Tomatoes require a long growing season, so your best bets are to buy plants or start seeds indoors 4 to 6 weeks before your last frost date. Either way, you want a stocky, 6- to 10-inch tall transplant ready to go into the garden after all danger of frost has passed.
To jump-start tomatoes, preheat the garden soil by laying a plastic sheet over the garden bed, pull it tight, cover the edges with soil, and let the plastic heat the soil for 2 weeks before transplanting.
Planting, trellising, and pruning tomatoes
To get the best tomatoes, you need to plant properly, keep the fruits off the ground, and prune them.
Here are the basic steps for planting tomato plants:
Dig a hole twice the diameter and depth of the tomato root ball.
Place a small handful of all-purpose organic fertilizer or compost into the hole.
Plant the tomato transplant up to its two top-most set of leaves.
Roots will form along the buried stem.
Bury the stem vertically or horizontally in the ground, leaving at least two sets of leaves poking out.
So soon after you transplant, you have to decide which trellising method to use:
Staking: Drive a wooden or metal stake into the ground next to the tomato transplant. Fasten the main trunk of the tomato to the stake with plastic ties.
Caging: Insert a three-ringed metal cage into the soil around your tomato transplant. Keep branches inside the cage as the plant grows.
Stake or cage your tomatoes.
To keep tomato plants vigorous, remove extra side branches. When these suckers are 3 to 4 inches long, remove them by pinching them out or by cutting them back to the main stem with scissors.

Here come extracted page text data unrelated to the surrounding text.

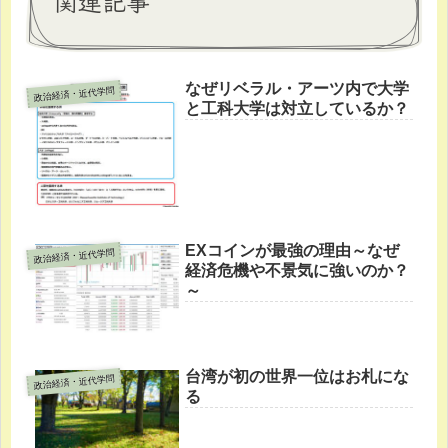
関連記事
なぜリベラル・アーツ内で大学
政治経済・近代学問
と工科大学は対立しているか？
EXコインが最強の理由～なぜ
政治経済・近代学問
経済危機や不景気に強いのか？
～
台湾が初の世界一位はお札にな
政治経済・近代学問
る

Fertilizing and watering your tomatoes
Side-dress your tomato plants with a complete organic fertilizer, such as 5-5-5. Apply the first side-dressing when the tomatoes are golf-ball sized, and then side-dress every three weeks.
Use fertilizers with lower rates of nitrogen; higher rates cause tomato plants to sport lots of dark green leaves and produce few tomatoes.
Tomatoes need 1 inch of water a week, but they may need more in areas with hot, dry, windy summers.
Eliminating pests and other problems
Here are a few insects that are a problem with tomatoes:
Tomato hornworm: These huge, green caterpillars, which sometimes grow to 4 inches long, have a horn-like "tail." A few hungry hornworms can devastate a tomato plant quickly. If you see a hornworm that has what looks like grains of rice stuck on it, leave it alone! The "rice grains" are actually the cocoons of its natural enemy, a parasitic wasp.
Pick off hornworms and drown them in soapy water.Tomato fruitworm: This green, 1-inch-long caterpillar with white or yellow stripes feeds on foliage and fruits. They can be handpicked from plants.
Stink bug: These 1/2-inch-long gray or green shield-shaped insects primarily feed on fruits, causing hard, white or yellow spots on the tomato skin. To control stink bugs, keep your garden weed-free.